Polemica sugli spettacoli estivi a Messina. Solo lo scorso martedì l’amministrazione comunale lanciava la raccolta fondi per le manifestazioni estive, a partire dalla Vara. Ma tra i requisiti chiesti è previsto che i benefattori non siano falliti, mafiosi o massoni. Requisiti che come già successo in passato hanno fatto scattare la reazione del Gran maestro del Grande Oriente d’Italia Stefano Bisi. E così, come già fatto in passato dal suo predecessore – nel 2013 era stato Gustavo Raffi a scrivere al sindaco di Messina -, una nuova missiva è indirizzata a Renato Accorinti

Se Raffi interveniva sull’affermazione accorintiana che individuava nel «non essere massoni un requisito imprescindibile per ricoprire incarichi pubblici nella nostra città», Bisi prende posizione sul veto posto ai massoni di contribuire alla raccolta fondi per la manifestazione ferragostana tanto cara ai messinesi. «L’atto del rappresentante dei messinesi è ignobile e viola innanzitutto i principi etici ancor prima eventualmente di quelli costituzionali e giuridici. Si tratta di una decisione arbitraria e palesemente discriminatoria che genera immotivato odio nei confronti dei liberi muratori fatti passare – usando un eufemismo – per “donatori non graditi” e che è contrario a ogni principio di uguaglianza e di tolleranza delle altrui visioni e della libertà di pensiero e di associazione di cui anche il Grande Oriente d’Italia fa parte a pieno titolo». 

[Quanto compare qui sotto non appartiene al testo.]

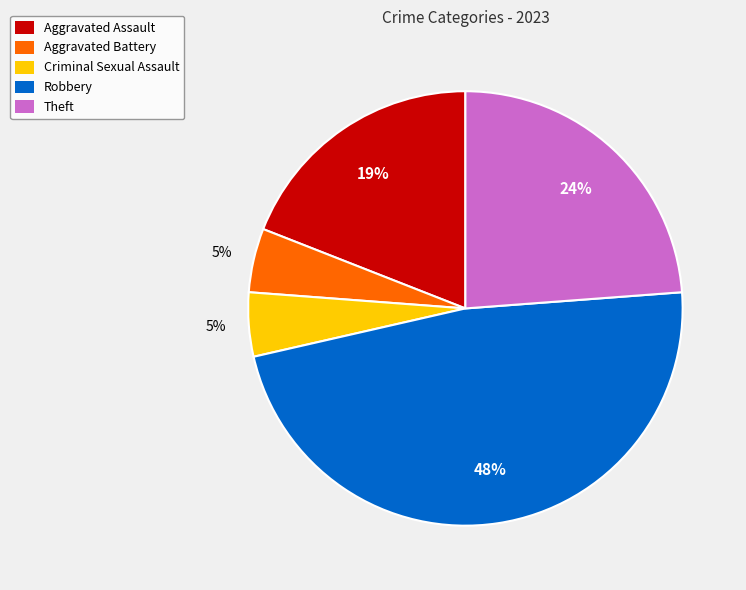

What percentage is the Criminal Sexual Assault slice, to the nearest percent?

5%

Bisi va avanti e dichiara che se «il sindaco di Messina può decidere di ricevere i fondi per la processione della Vara che vuole e da chi vuole» quello che non può fare è «chiedere certificazioni ed escludere associazioni se il loro legale rappresentante è un membro della massoneria». Il gran maestro fa poi riferimento alla frase del primo cittadino messinese secondo il quale compito dell’amministrazione comunale era tenere lontano dalla cosa pubblica la massoneria. «Forse – continua Bisi – al contrario degli spot sarebbe bello sapere quali altri punti del programma sono stati realizzati per rilanciare questa meravigliosa città». In conclusione della sua missiva il Grande Maestro del Grande Oriente accenna anche alla vicinanza di Accorinti al Dalai Lama. «Dovrebbe avere maturato una spiritualità alta e il senso dell’unione e non della divisione», conclude.